Isaac’s duties multiplied. He was now not only guide but interpreter and the trusted servant who should present his master’s all-important plea to the city officials. More than this, he was the courteous diplomat who must secure the favor and the good will of these officials who would, at their discretion, give them safe conduct to the king. The examination into their credentials was conducted with great solemnity and consumed a vast deal of time, but with the happy result that the procession of foreign guests was conducted with much ceremony through the crooked streets of Samaria to the celebrated Ivory Palace of the king; those streets so narrow that two camels could not go abreast and leave room for foot passengers, so shaded from the heat of the sun by the windowless buildings on either side that, had it been more unusual, it would have been depressing.

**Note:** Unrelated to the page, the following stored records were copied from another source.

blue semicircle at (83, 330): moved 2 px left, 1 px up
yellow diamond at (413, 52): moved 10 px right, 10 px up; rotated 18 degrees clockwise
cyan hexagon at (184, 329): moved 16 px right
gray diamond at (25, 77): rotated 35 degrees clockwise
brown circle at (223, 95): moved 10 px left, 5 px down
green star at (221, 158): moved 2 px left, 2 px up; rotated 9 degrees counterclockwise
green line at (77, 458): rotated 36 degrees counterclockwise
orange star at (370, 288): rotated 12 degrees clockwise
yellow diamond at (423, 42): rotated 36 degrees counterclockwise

In the East there is courtesy but no haste. One wing of the palace, with its own courts, was set aside for the use of the visitors, and trusted servants and high officials busied themselves in making these accommodations comfortable for those who honored the roof by their presence. Isaac was granted a formal interview with the chief officer of the palace, the occasion being much the same as in Syria, when he had appeared to request audience for his master with King Ben-hadad. Now as then an interval must elapse while the message was conveyed to King Jehoram and he returned an answer, but in consideration of the distinguished position which Naaman occupied in his own country and the compliment which his visit implied, this was considerably hurried.

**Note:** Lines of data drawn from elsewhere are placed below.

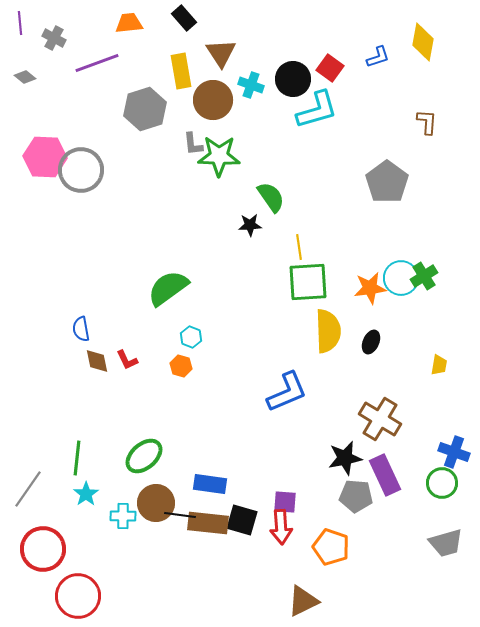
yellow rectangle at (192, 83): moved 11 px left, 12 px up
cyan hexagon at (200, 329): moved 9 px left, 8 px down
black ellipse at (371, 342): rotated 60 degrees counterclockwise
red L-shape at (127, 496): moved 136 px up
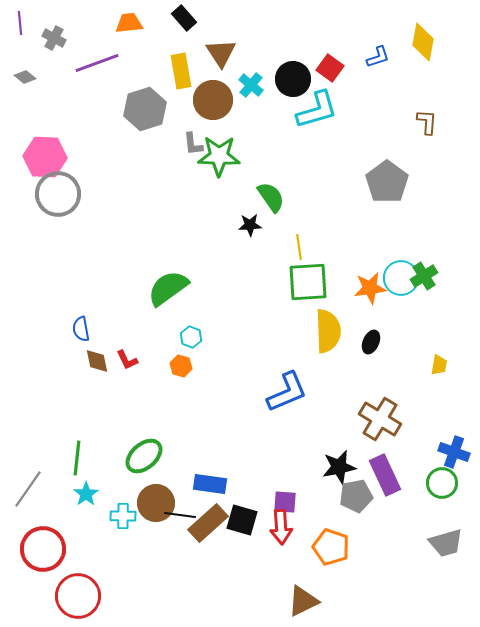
cyan cross at (251, 85): rotated 20 degrees clockwise
gray circle at (81, 170): moved 23 px left, 24 px down
black star at (345, 458): moved 6 px left, 9 px down
gray pentagon at (356, 496): rotated 16 degrees counterclockwise
brown rectangle at (208, 523): rotated 48 degrees counterclockwise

The next day Isaac, chief servant of the embassy, received a call from the chief officer of the palace, appointing the hour and day when King Jehoram would receive in person the letter of King Ben-hadad and the officer whom it introduced. Naaman, tired from the long and exhausting journey, was glad to have a few hours of rest, but as the hardened soldier recovered somewhat from his pain and fatigue, he grew impatient for the interview. The hour came. Amid great splendor Naaman was conducted into the presence of the young King Jehoram, the letter was presented, courteous greetings and assurances of friendship were exchanged, and then Naaman was escorted back to his apartments to await the real answer to his plea; the favorable reply anticipated but not yet given! Though compatible with Eastern custom, it was a situation calculated to inspire distrust in the breast of the suffering Naaman and uneasiness on the part of his servant, Isaac.

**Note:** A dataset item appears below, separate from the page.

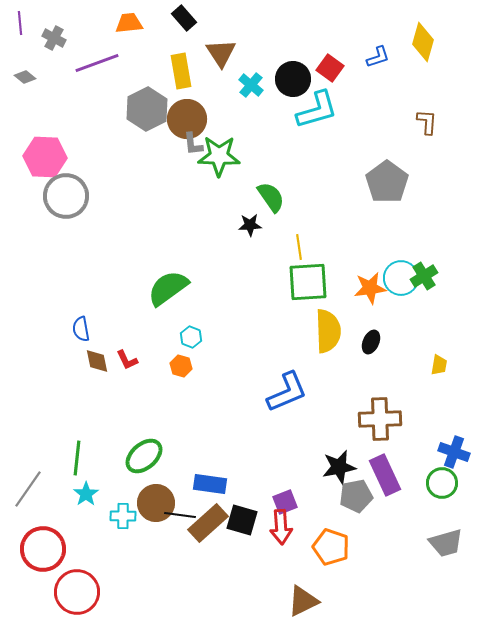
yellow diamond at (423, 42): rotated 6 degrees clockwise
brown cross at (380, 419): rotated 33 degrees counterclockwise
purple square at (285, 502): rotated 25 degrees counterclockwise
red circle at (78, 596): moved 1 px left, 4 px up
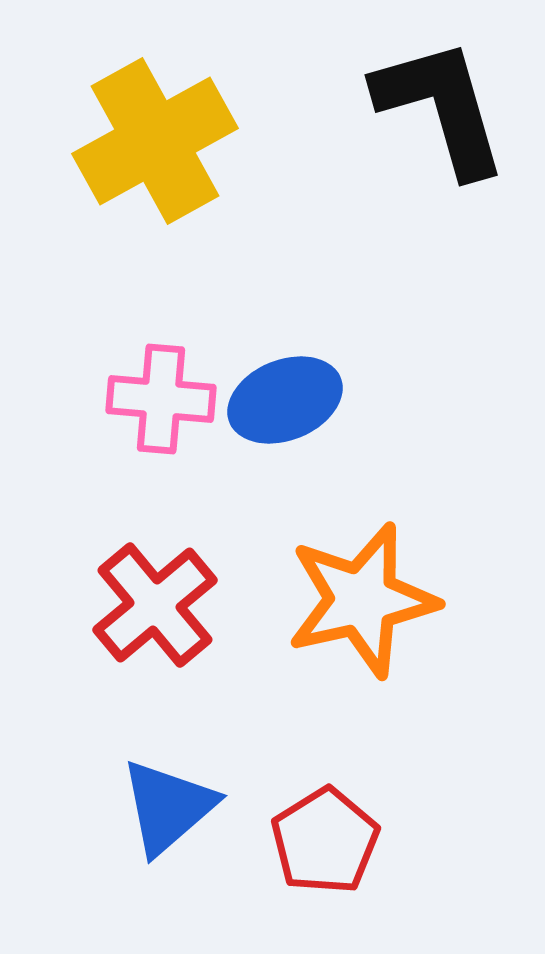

In that portion of the palace they had just left the air was charged with excitement. The king, surrounded by his counselors, old and young, rent his garments with true Oriental display of grief and vexation. What power had he to cure a man of leprosy? Was he a god to kill and make alive? No reasonable human being would suppose he could do this thing. Nay, it was merely a pretext for Syria to declare war against Israel. Not content with petty raids on their fertile valleys almost every year; not satisfied with carrying off their flocks, their grain, their wine and their oil, and even a captive now and then; not content that Jehoram’s father, Ahab, had spared Ben-hadad’s life when the latter was at his mercy, and made a treaty of trade and peace when he might have been less generous; not satisfied with this and all of these, Ben-hadad now, without just cause, sought an open rupture. And Israel—was Israel prepared to resist an invasion? Nay, but as the ravenous dogs fell upon travelers in the night so would Syria fall upon them and rend them in pieces!